I drafted it up quickly by taping a tube of pattern paper around the top of the boot, tracing the top line and then adding a couple of extra cms for the bit that would fold to the inside, and then cutting it to shape. The bottom lip had to be folded up and glued and the center back seam had to be stitched up which made it a bit bulkier than predicted. Nevertheless, it did the trick. Gave them a bit of a polish while watching the movie for the three hundredth time.



And that was it! No really decent photos yet but how about a super-classy one taken in the lieu halfway through supper?
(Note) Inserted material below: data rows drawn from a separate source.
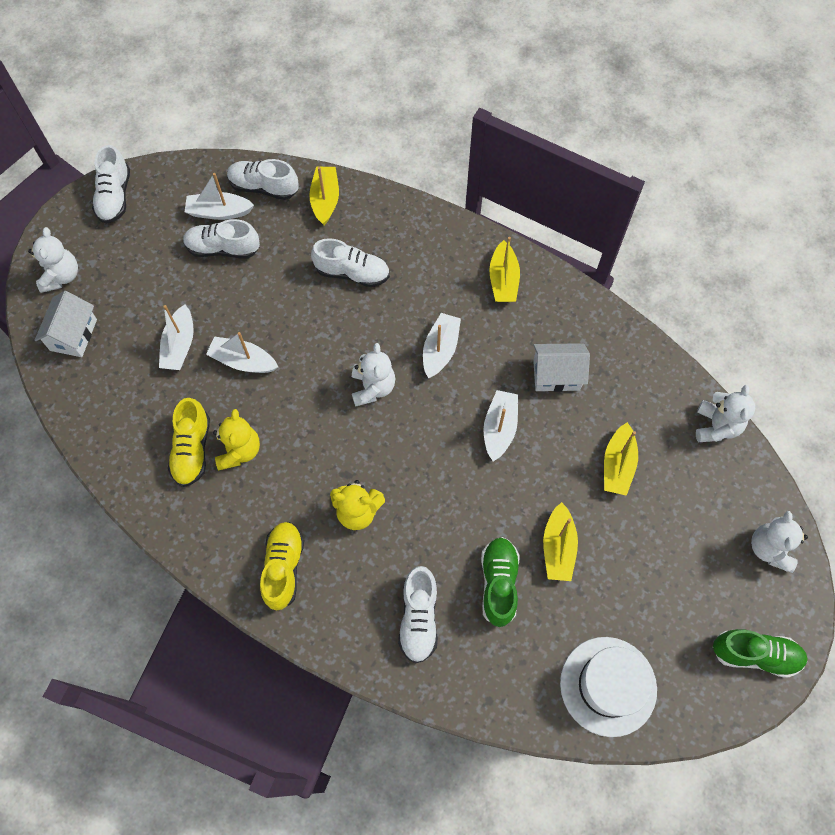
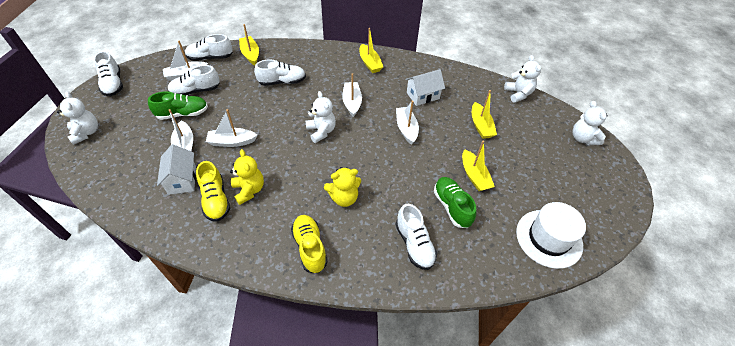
camera: 25 degrees left, 15 degrees down
white house [35,291,97,357] -> white house moved to [157,145,196,195]
green shoe [713,629,808,678] -> green shoe moved to [148,91,208,120]

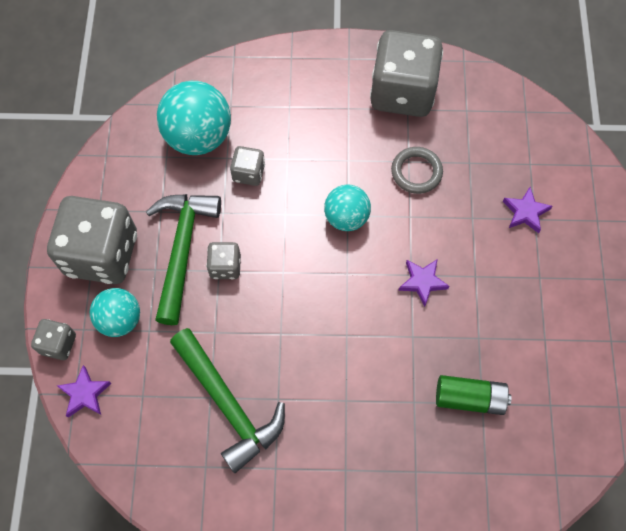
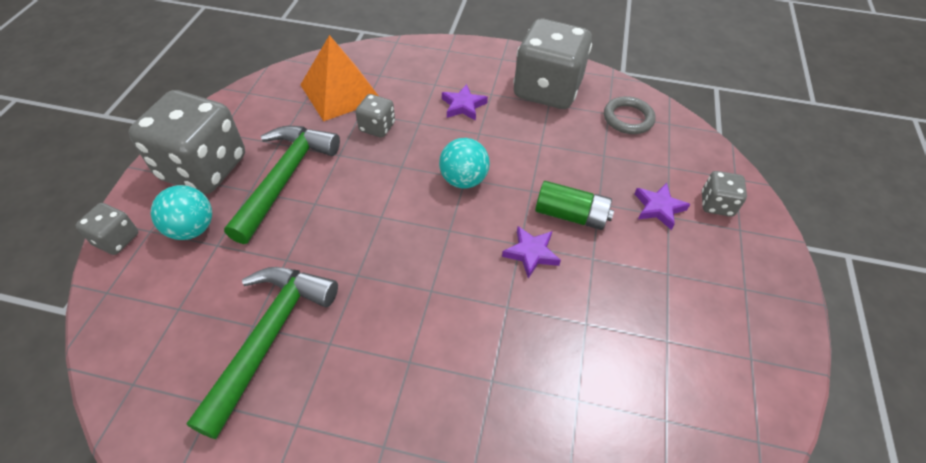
camera: 10 degrees right, 15 degrees down
purple star [57,365,112,417] -> purple star moved to [442,84,488,121]
turquoise ball [157,81,231,155] -> orange pyramid [300,35,378,121]
green hammer [170,328,285,473] -> green hammer turned 135 degrees counterclockwise [186,267,338,439]
grey dice [206,242,241,279] -> grey dice moved to [702,171,747,217]
grey ring [391,147,443,194] -> grey ring moved to [604,96,656,134]
green battery [436,375,512,415] -> green battery moved to [535,181,614,230]

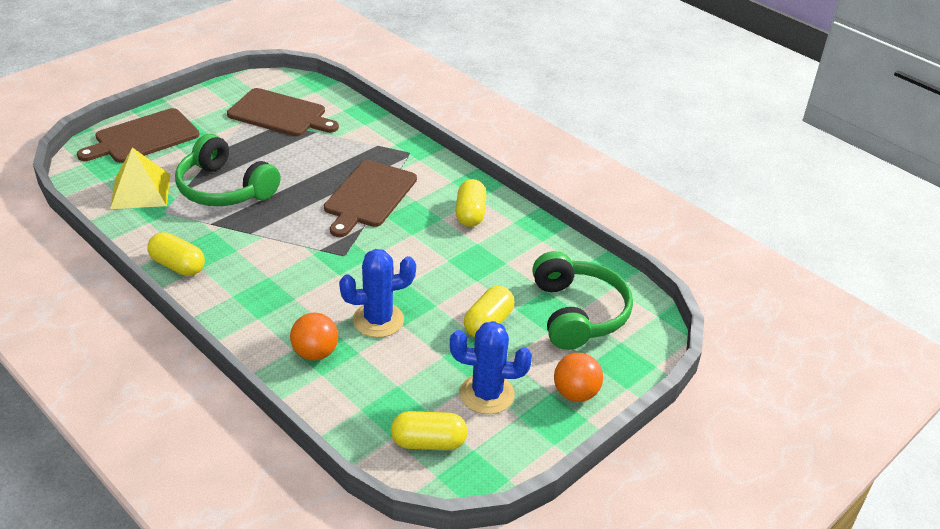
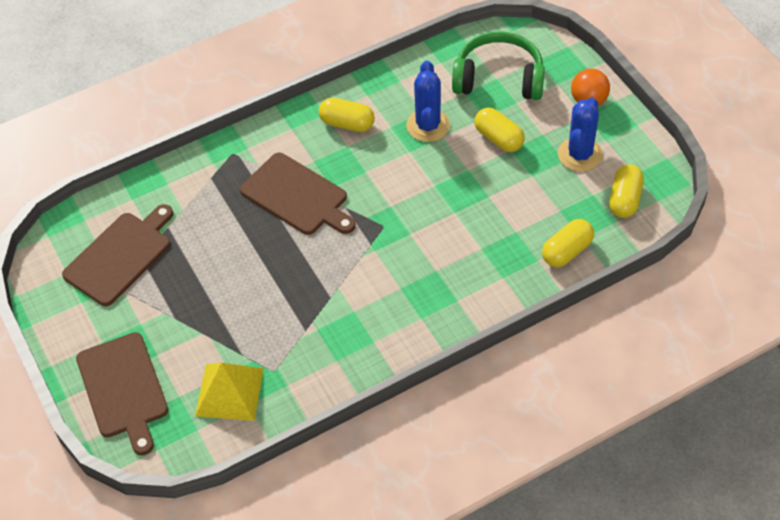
camera: 70 degrees left, 15 degrees up
yellow capsule [147,232,205,276] -> yellow capsule moved to [542,219,594,267]
green headphones [175,134,280,206] -> none
orange ball [290,313,338,361] -> none
blue cactus [339,249,416,338] -> blue cactus moved to [406,61,450,142]

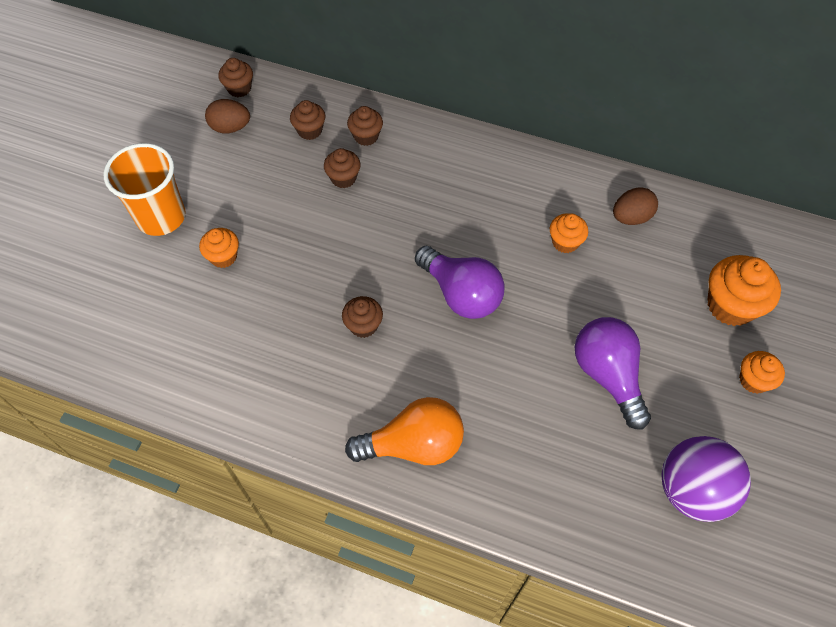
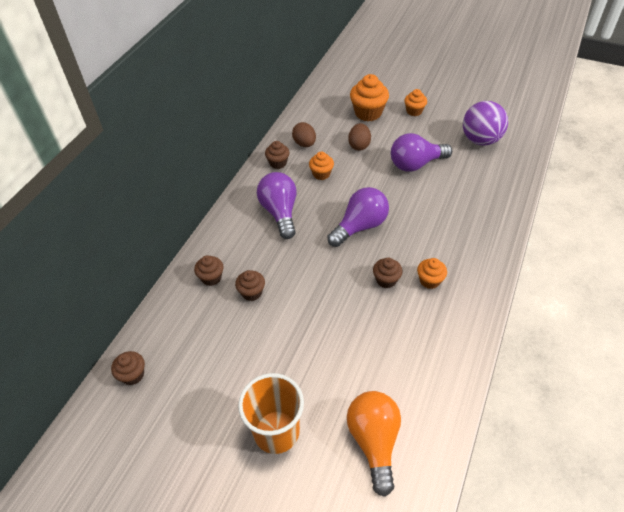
camera: 85 degrees left, 10 degrees down
orange cupcake [199,228,239,268] -> orange cupcake moved to [417,258,447,289]
brown egg [205,99,250,134] -> brown egg moved to [348,123,371,151]
brown cupcake [290,100,325,140] -> brown cupcake moved to [265,141,289,169]
orange light bulb [345,397,464,465] -> orange light bulb moved to [347,391,401,497]
none -> purple light bulb [257,172,297,239]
Note the careful inclusion of the bag with two bottles, one corkscrew, and a flute. As you can see, the front is pulling downwards a bit from the weight of the aiguilette, which Jacquin's doesn't do in the film. I'm still debating whether I'm going to add a layer of extra-heavy adhesive interfacing behind the buttons on the right side to fix that. The maroon sash is temporarily covering the gap between the top of the white riding breeches and the bottom of the coat until I get a proper pair of period breeches made (where the waistline will be somewhere in the vicinity of my armpits, thereby eliminating the problem.)

And that's another project crossed off the list, minor alterations aside! This isn't going to hit a Con floor until early Spring 2013 but I'm working at lining up a decent photoshoot in the interim.

Lastly, on the topic of Cons, the roommate and I popped up to Edmonton for the second day of the Edmonton Comic and Entertainment Expo. I wore Marius for that one and I think there was a moment where I may have put the wind up some Legend of Korra cosplayers. Going over to chat with them briefly, I asked if they were going to Pure Spec and told them I was working on a Korra costume. They were looking at me askance and confused the whole time and continued to do so after we parted ways. I only realized a day later that it might have been another case of unintentionally bending the gender, as they say. I still don't understand why my voice doesn't give it away but there it is.


Ah well. Currently halfway through Korra, who is coming together beautifully. Just have to get a bit more ripped, a bit browner, then we're almost there! Stay tuned for an update this weekend.

*'Aiguilette' is surely the hardest word in the world to spell correctly.